[Stored items from a collection]

++++++++

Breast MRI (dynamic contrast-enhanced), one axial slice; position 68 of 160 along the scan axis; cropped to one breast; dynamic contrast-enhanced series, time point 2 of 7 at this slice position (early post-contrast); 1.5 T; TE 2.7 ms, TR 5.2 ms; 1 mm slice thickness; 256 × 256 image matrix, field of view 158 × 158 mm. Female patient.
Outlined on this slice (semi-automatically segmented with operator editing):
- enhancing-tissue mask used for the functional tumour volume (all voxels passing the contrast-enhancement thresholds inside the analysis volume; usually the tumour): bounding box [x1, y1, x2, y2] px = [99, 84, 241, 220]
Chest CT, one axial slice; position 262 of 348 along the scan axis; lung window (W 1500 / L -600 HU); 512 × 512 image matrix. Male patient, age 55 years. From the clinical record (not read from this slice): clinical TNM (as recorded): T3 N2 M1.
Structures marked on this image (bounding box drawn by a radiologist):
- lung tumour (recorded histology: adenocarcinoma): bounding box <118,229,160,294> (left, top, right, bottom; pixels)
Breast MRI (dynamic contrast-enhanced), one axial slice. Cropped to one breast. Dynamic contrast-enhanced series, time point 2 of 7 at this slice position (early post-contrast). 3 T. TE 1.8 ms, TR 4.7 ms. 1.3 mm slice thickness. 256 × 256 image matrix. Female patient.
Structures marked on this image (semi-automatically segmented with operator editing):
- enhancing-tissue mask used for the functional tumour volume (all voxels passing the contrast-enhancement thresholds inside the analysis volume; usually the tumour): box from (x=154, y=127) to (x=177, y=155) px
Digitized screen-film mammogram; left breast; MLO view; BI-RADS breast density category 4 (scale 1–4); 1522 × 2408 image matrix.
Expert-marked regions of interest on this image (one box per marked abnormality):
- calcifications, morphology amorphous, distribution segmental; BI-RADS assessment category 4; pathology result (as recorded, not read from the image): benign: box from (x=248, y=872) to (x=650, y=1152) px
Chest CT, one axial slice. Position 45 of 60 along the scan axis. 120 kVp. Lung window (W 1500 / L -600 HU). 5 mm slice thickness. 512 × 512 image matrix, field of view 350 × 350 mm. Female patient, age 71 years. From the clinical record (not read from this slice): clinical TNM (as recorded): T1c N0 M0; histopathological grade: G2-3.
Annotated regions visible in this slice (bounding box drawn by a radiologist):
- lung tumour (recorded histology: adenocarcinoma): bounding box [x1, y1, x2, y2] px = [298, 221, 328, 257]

++++++++

What you will do: Show every line in the records above that contains the word "enhanced".

Result of the exercise:
Breast MRI (dynamic contrast-enhanced), one axial slice; position 68 of 160 along the scan axis; cropped to one breast; dynamic contrast-enhanced series, time point 2 of 7 at this slice position (early post-contrast); 1.5 T; TE 2.7 ms, TR 5.2 ms; 1 mm slice thickness; 256 × 256 image matrix, field of view 158 × 158 mm. Female patient.
Breast MRI (dynamic contrast-enhanced), one axial slice. Cropped to one breast. Dynamic contrast-enhanced series, time point 2 of 7 at this slice position (early post-contrast). 3 T. TE 1.8 ms, TR 4.7 ms. 1.3 mm slice thickness. 256 × 256 image matrix. Female patient.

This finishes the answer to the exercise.